Casting the Net is an oil-on-canvas painting by French artist Suzanne Valadon, executed in 1914. It has the dimensions of 201 by 301 cm. It is held in the collection of the Museum of Fine Arts in Nancy.

==History and analysis==
The painting was executed in 1914 and exhibited from March 1 to April 30, 1914, at the Salon des Indépendants. Valadon's son, the painter Maurice Utrillo, and her lover and model for this painting, André Utter, also exhibited there. During this exhibition, the canvas did not go unnoticed for its size and was subjected to some criticism. The Swiss writer and artist Arthur Cravan (known for scandalous outrageousness) subjected the picture and the artist herself to fierce criticism: “[she] knows all sorts of tricks well, but simplifying does not mean doing it in a simple way, old bitch!”. He was convicted of libel, and he later wrote: "Contrary to my assertion, Madame Suzanne Valadon is virtue itself".

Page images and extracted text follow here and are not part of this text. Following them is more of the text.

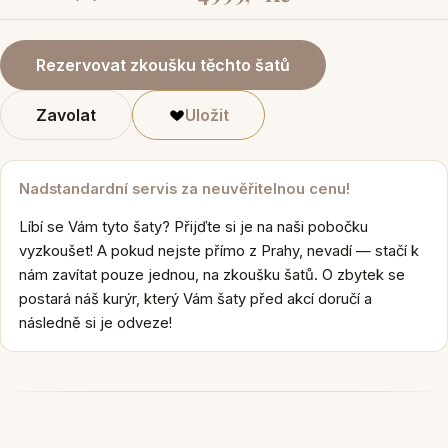
Rezervovat zkoušku těchto šatů
Zavolat
Uložit
Nadstandardní servis za neuvěřitelnou cenu!
Líbí se Vám tyto šaty? Přijďte si je na naši pobočku
vyzkoušet! A pokud nejste přímo z Prahy, nevadí — stačí k
nám zavítat pouze jednou, na zkoušku šatů. O zbytek se
postará náš kurýr, který Vám šaty před akcí doručí a
následně si je odveze!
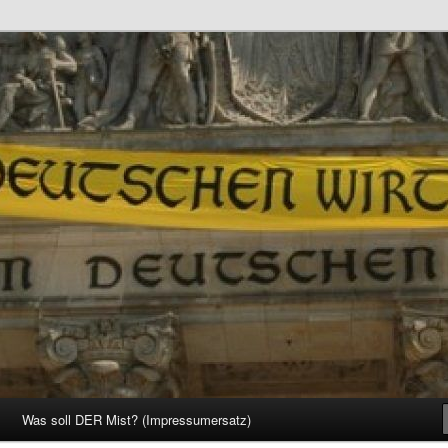
d Gesellschaft
Was soll DER Mist? (Impressumersatz)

Valadon was infatuated with the young artist André Utter, a friend of her son who was 25 years younger than Valadon, and who became her lover. They got married in 1914, when the painting was made. It is Utter who is depicted on the canvas, as a naked man, standing in three different poses and who reproduces the same gesture in each of them. He embodies youth; the canvas emphasizes the power of the model, in the action of casting a fishing net. The net actually serves as a pretext for depicting his naked body tense with effort. In the first two positions, the man leans on his left leg. The model's athletic body further enhances the erotic nature of the composition.

The canvas represents a classical composition on an academic theme and has a geometric design. This study of movement is reminiscent of the painting Dance (1910) by Henri Matisse (Hermitage Museum, Saint Petersburg). The pink mountain and the blue lake were inspired by the artist's stay in Corsica and are also reminiscent of Paul Cézanne's tones.

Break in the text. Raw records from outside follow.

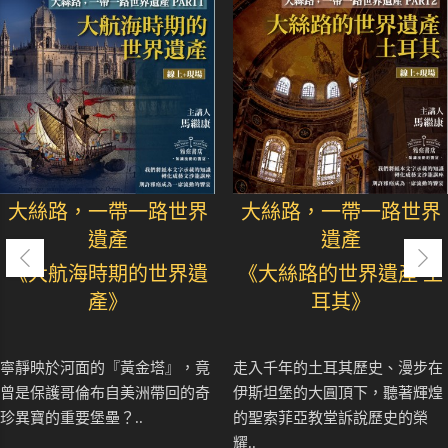
大絲路，一帶一路世界
大絲路，一帶一路世界
遺產
遺產
《大航海時期的世界遺
《大絲路的世界遺產 土
產》
耳其》
寧靜映於河面的『黃金塔』，竟
走入千年的土耳其歷史、漫步在
曾是保護哥倫布自美洲帶回的奇
伊斯坦堡的大圓頂下，聽著輝煌
珍異寶的重要堡壘？..
的聖索菲亞教堂訴說歷史的榮
耀..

The artist uses outline, clearly delineating the silhouette of the model in space, a technique previously used, among others, by Edgar Degas and Henri de Toulouse-Lautrec. The colors of the painting are warm and sensual.

This is also the last painting where Valadon depicted a male nude. Subsequently, she became more interested in female and child nudes. Valadon was perceived as a symbol of a liberated and active woman, depicting a man as an object of desire. She breaks with the bourgeois conventions of her time by marrying a younger man and by depicting the male nude in her work.

==Provenance==
The work was purchased from Madame Vigneron, who received it from the artist herself. The canvas was acquired by the Musée National d'Art Moderne in Paris in 1937, and in 1998 it was transferred to the Museum of Fine Arts of Nancy, for safekeeping.